PROVIDED MATERIAL:
-------------------------

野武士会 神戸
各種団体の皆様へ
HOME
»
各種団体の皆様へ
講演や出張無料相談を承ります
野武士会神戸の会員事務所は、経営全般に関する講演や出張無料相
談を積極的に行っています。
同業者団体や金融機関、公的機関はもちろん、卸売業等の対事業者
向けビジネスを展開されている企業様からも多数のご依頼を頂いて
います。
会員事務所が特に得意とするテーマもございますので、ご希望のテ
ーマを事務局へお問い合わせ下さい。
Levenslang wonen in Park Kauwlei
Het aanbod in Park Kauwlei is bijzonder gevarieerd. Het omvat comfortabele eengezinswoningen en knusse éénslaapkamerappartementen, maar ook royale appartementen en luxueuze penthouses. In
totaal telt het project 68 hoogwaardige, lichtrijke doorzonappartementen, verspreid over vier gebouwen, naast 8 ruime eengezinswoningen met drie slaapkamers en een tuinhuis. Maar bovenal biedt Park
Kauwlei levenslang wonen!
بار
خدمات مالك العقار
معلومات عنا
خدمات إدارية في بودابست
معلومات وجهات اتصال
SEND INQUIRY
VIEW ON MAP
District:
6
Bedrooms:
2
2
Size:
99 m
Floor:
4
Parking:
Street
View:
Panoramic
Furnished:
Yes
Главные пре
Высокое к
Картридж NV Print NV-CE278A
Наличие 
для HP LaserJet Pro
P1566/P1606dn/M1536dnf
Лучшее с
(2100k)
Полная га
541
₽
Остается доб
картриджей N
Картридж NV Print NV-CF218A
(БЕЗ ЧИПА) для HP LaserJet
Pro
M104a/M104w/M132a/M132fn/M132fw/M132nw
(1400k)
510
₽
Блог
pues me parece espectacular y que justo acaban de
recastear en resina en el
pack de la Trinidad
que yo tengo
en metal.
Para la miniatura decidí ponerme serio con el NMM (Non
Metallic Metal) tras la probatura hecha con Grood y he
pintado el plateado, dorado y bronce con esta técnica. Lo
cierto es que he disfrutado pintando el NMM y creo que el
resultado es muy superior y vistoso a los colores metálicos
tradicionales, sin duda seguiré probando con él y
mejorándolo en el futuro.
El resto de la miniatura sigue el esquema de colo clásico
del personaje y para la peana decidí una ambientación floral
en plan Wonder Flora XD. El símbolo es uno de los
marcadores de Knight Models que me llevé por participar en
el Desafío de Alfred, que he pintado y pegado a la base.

-------------------------

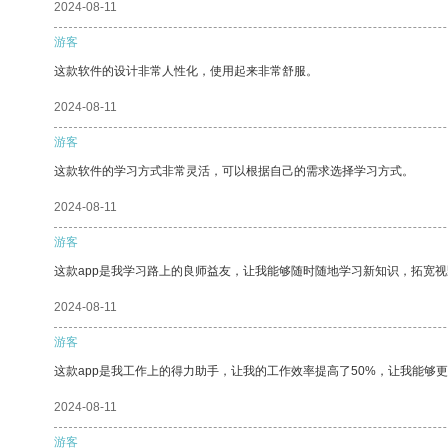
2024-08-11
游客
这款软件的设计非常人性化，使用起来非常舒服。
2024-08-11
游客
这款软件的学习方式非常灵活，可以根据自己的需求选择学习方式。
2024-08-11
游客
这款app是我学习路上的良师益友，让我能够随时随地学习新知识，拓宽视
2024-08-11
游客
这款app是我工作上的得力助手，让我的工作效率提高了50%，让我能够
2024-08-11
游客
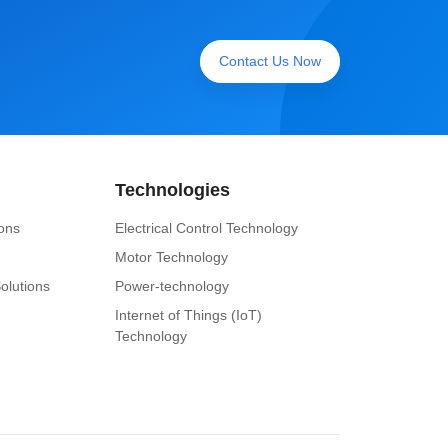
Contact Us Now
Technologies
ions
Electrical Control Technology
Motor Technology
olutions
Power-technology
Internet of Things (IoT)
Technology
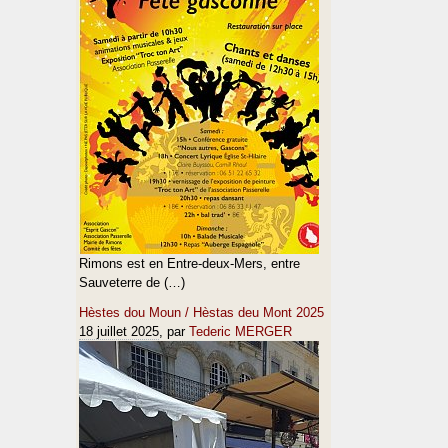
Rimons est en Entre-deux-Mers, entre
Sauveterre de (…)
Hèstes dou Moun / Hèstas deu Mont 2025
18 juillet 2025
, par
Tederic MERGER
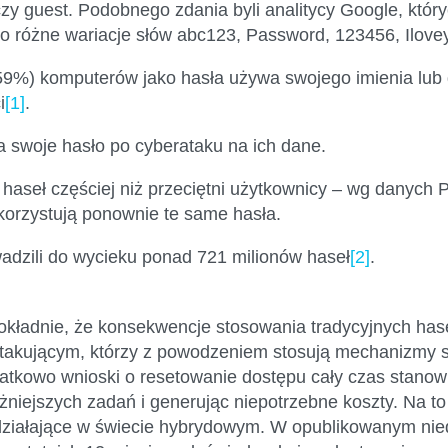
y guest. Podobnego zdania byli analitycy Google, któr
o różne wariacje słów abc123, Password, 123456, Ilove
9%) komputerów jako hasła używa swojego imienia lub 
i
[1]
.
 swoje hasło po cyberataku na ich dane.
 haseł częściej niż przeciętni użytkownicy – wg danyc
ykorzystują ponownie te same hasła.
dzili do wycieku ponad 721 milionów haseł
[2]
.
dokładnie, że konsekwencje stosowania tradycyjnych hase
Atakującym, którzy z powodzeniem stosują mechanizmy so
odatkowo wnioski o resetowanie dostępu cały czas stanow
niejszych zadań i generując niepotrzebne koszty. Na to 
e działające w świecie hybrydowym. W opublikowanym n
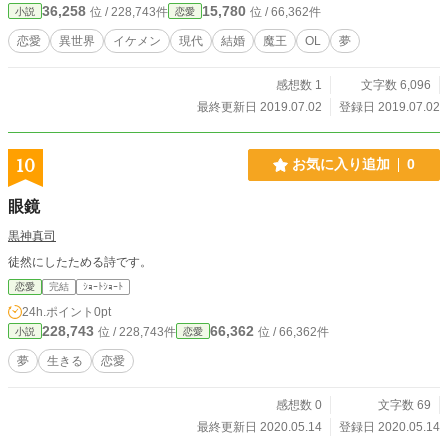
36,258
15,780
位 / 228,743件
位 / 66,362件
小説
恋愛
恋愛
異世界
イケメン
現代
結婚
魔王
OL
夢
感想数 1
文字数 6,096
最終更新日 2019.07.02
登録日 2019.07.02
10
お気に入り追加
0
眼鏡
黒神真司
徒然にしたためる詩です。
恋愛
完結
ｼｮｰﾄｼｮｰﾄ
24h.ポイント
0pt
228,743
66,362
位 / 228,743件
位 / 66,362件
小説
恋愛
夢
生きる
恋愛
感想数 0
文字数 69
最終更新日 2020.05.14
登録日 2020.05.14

-------------------------

INSTRUCTION: Copy range, inclusive: the line holding "最終更新日 2019.07.02" to the line holding "登録日 2020.05.14". Reproduce exactly those lines of the records above and no others.

TASK RESULT:
最終更新日 2019.07.02
登録日 2019.07.02
10
お気に入り追加
0
眼鏡
黒神真司
徒然にしたためる詩です。
恋愛
完結
ｼｮｰﾄｼｮｰﾄ
24h.ポイント
0pt
228,743
66,362
位 / 228,743件
位 / 66,362件
小説
恋愛
夢
生きる
恋愛
感想数 0
文字数 69
最終更新日 2020.05.14
登録日 2020.05.14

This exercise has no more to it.